Error Correcting Codes

An (N, K) error correcting code (ECC) C, over an alphabet Q, includes Q^Kvectors of length N. A linear (N, K) ECC can be described either by using a generator matrix G, with N rows and K columns, or by using a parity check matrix H, with N-K rows and N columns. The name ‘generator matrix’ is based on the fact that a codeword expressed as a vector w, can be generated from any length K input row vector v, by right multiplying the vector v by the matrix G according to w=vG. Similarly, to check if the vector w is a codeword, one can check whether Hw^T=0, where a column vector w^Tis a transpose of the row w.

In the standard use of error correcting codes, an input vector v is encoded into the vector w, and either stored or transmitted. If a corrupted version of the vector w is received, a decoder uses redundancy in the code to correct for errors. Intuitively, the error capability of the code depends on the amount of redundancy in the code.

Slepian-Wolf, Wyner-Ziv, and Syndrome Codes

In some sense, a Slepian-Wolf (SW) code is the opposite of an error correcting code. While an error correcting code adds redundancy and expands the data, the SW code removes redundancy and compresses the data. Specifically, vectors x and y represent vectors of correlated data. If an encoder desires to communicate the vector x to a decoder that already has the vector y, then the encoder can compress the data to take into account the fact that the decoder has the vector y.

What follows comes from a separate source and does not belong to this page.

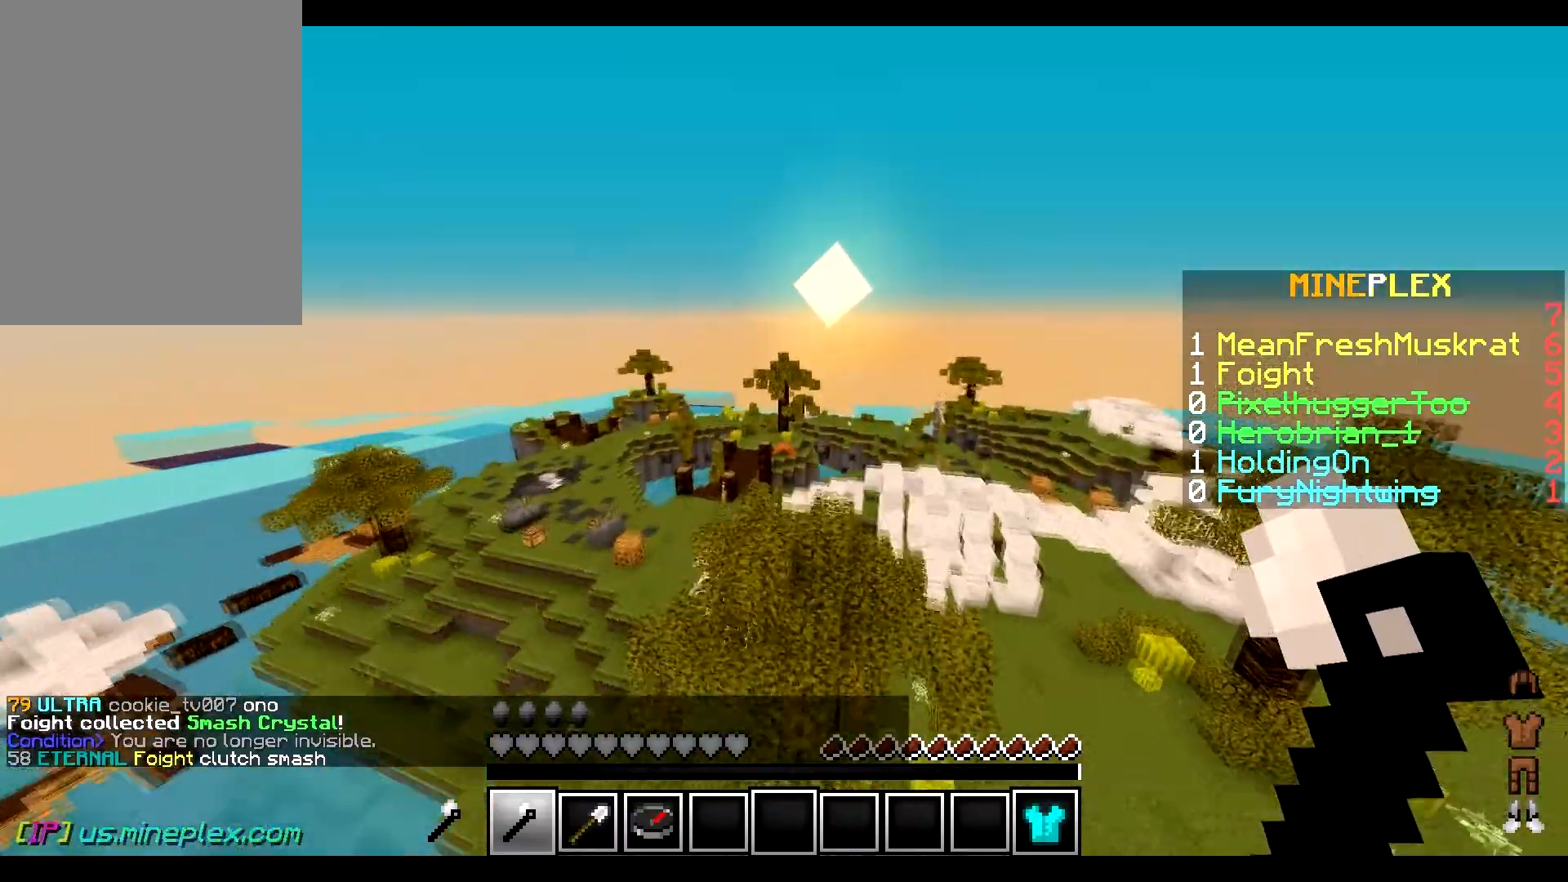
{"keys": ["w"], "mouse": [], "events": []}
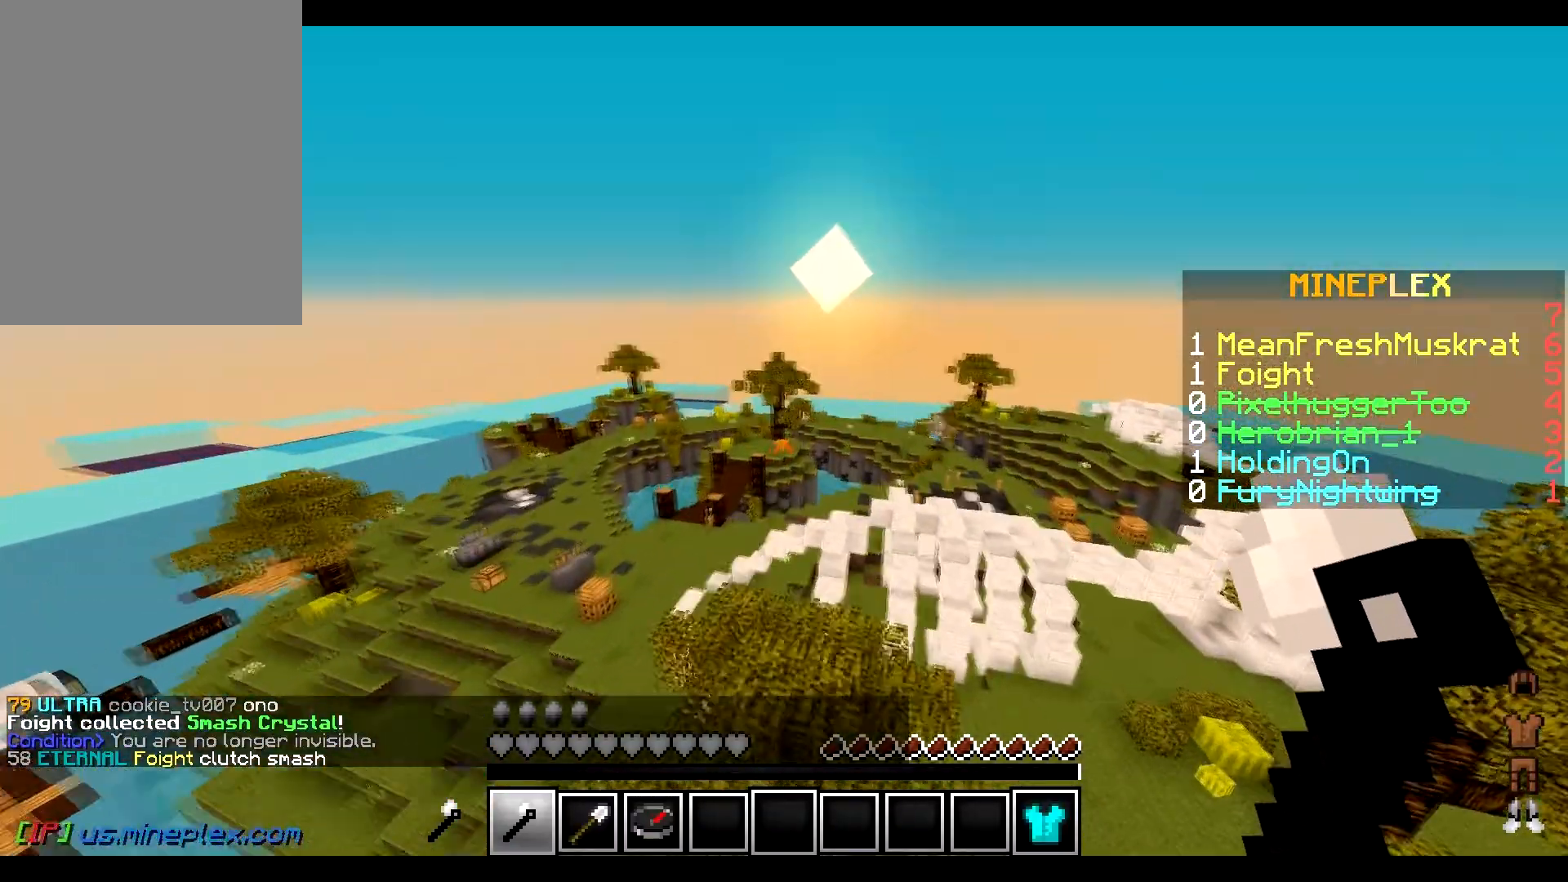
{"keys": ["w"], "mouse": ["left"], "events": [[317, "mouse_left", "down"]]}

For an extreme example, if the vectors x and y are different by only one bit, then the encoder can achieve compression by simply describing the vector x, and the location of the difference. Of course, more sophisticated codes are required for more realistic correlation models.

The basic theory of SW coding, as well as a related Wyner-Ziv (WZ) coding, are described by Slepian and Wolf in “Noiseless coding of correlated information sources,” IEEE Transactions on Information Theory, Vol. 19, pp. 471-480, July 1973, and Wyner and Ziv in “The rate-distortion function for source coding with side information at the decoder,” IEEE Transactions on Information Theory, Vol. 22, pp. 1-10, January 1976. More recently, Pradhan and Ramchandran described a practical implementation of such codes in “Distributed Source Coding Using Syndromes (DISCUS): Design and Construction,” IEEE Transactions on Information Theory, Vol. 49, pp. 626-643, March 2003.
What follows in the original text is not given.